[Work instruction] Please pull every line of text from the records below and copy each one exactly. Leave the pictures out of your answer.

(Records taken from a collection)
=== Section Start ===
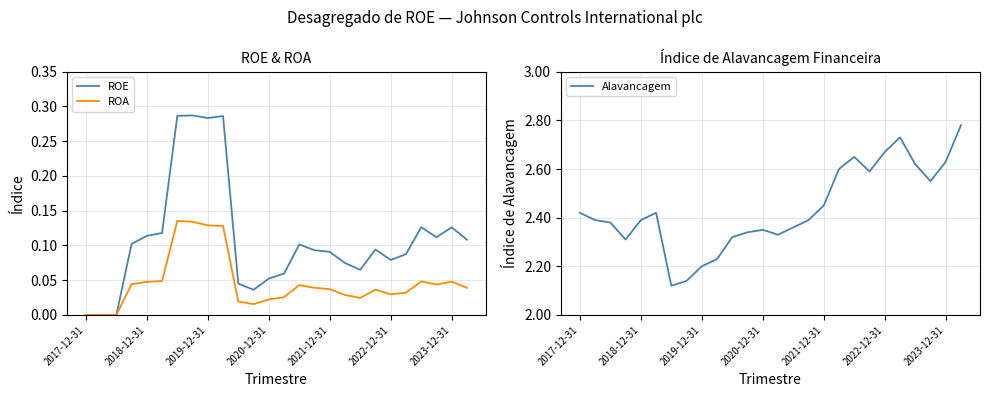

How many categories are shown in the chart?

26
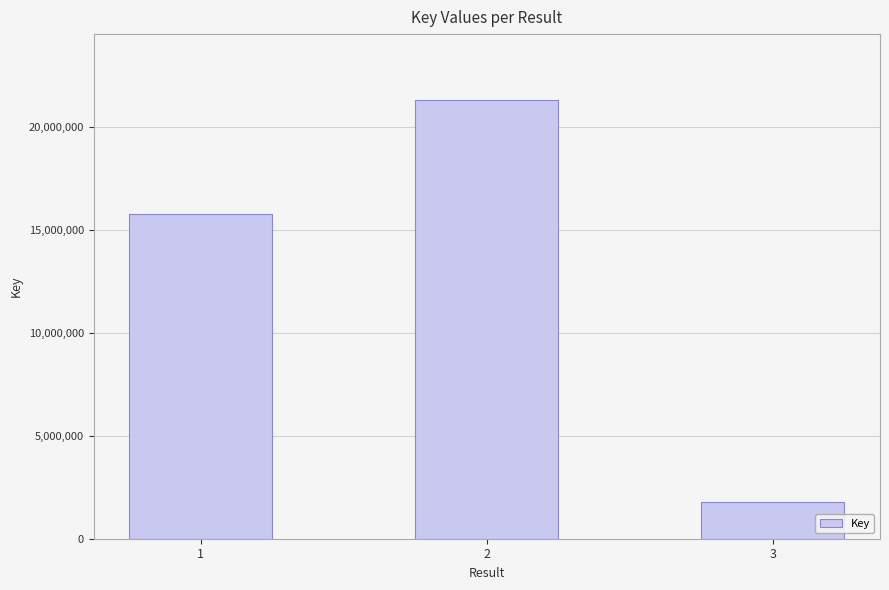

What is the change in value from 1 to 2?

+5539802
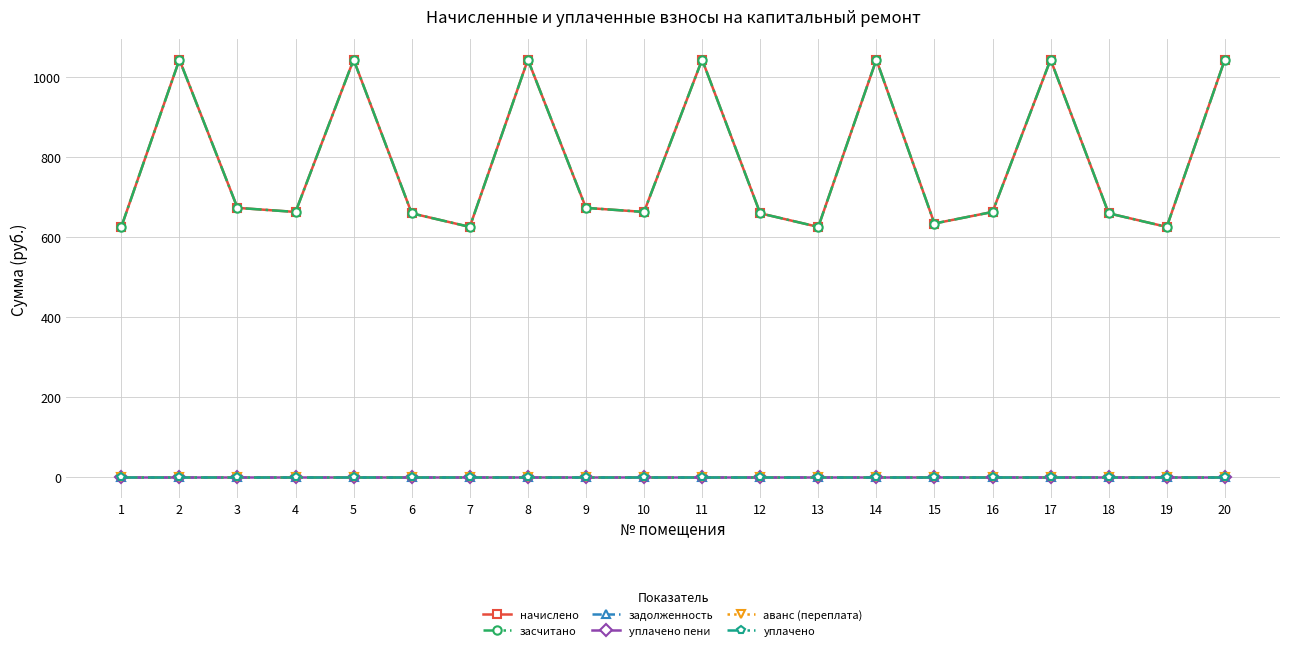

Is this an area chart (filled region under the line)?

No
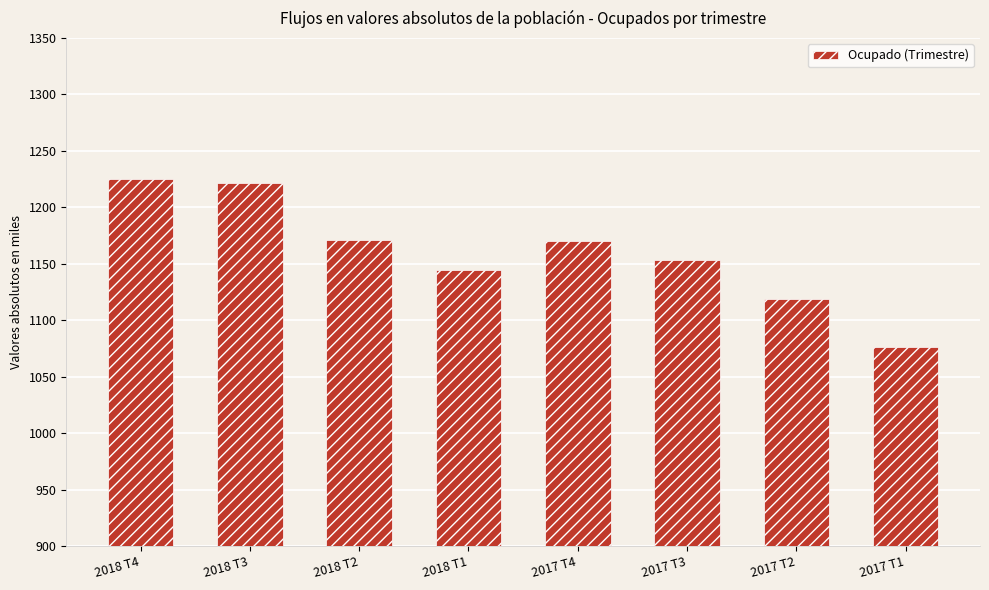

What is the change in value from 2018 T2 to 2017 T1?

-94.4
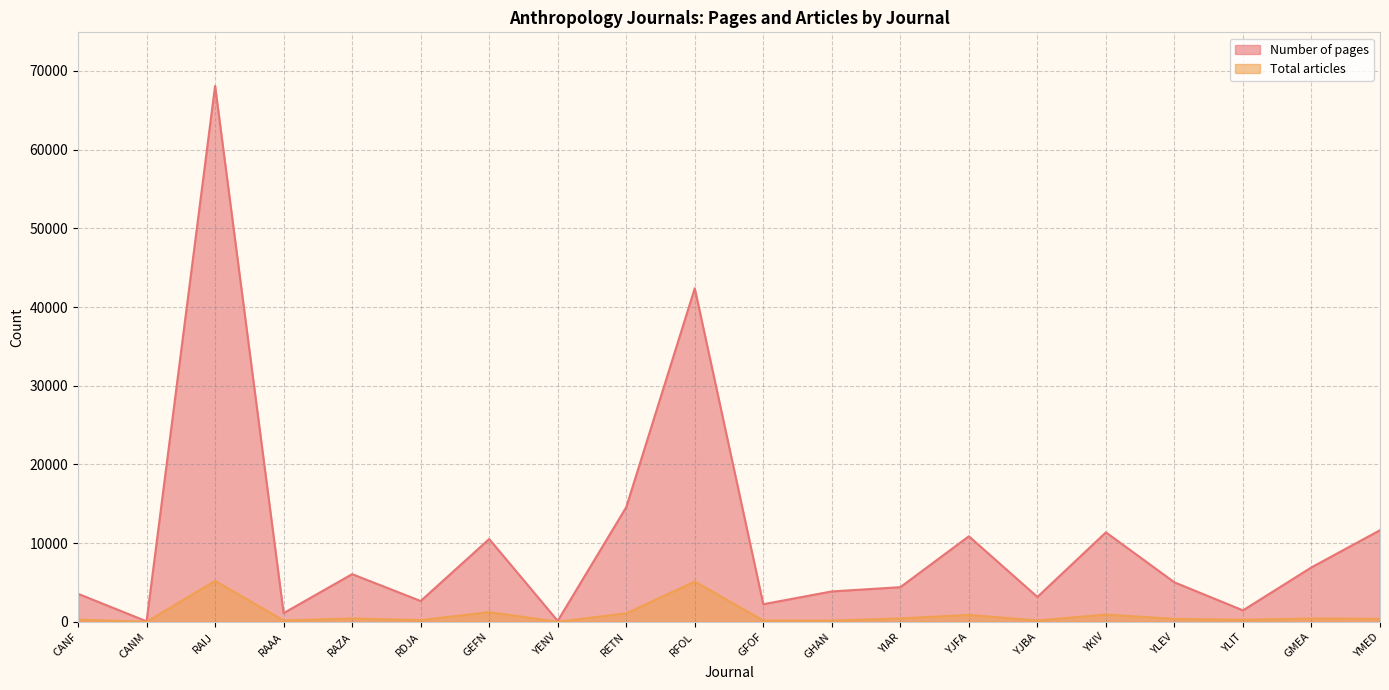

True or false: Number of pages and Total articles intersect in this chart.

False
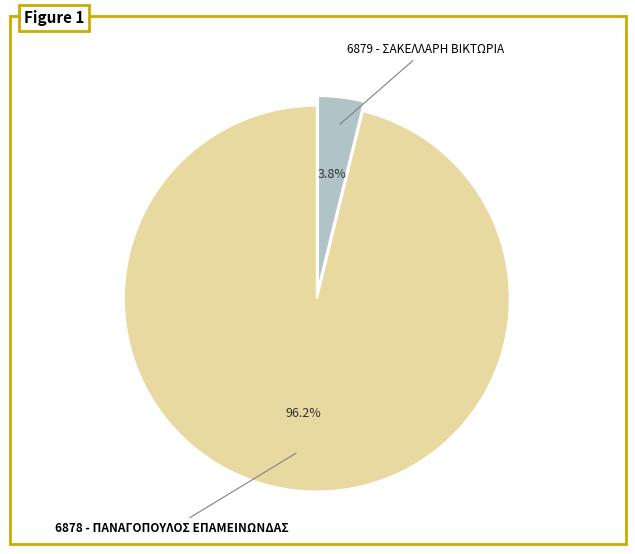

Count the number of slices in the pie.

2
=== Section End ===
[Written response]
How many categories are shown in the chart?

26

What is the change in value from 1 to 2?

+5539802

Is this an area chart (filled region under the line)?

No

What is the change in value from 2018 T2 to 2017 T1?

-94.4

True or false: Number of pages and Total articles intersect in this chart.

False

Count the number of slices in the pie.

2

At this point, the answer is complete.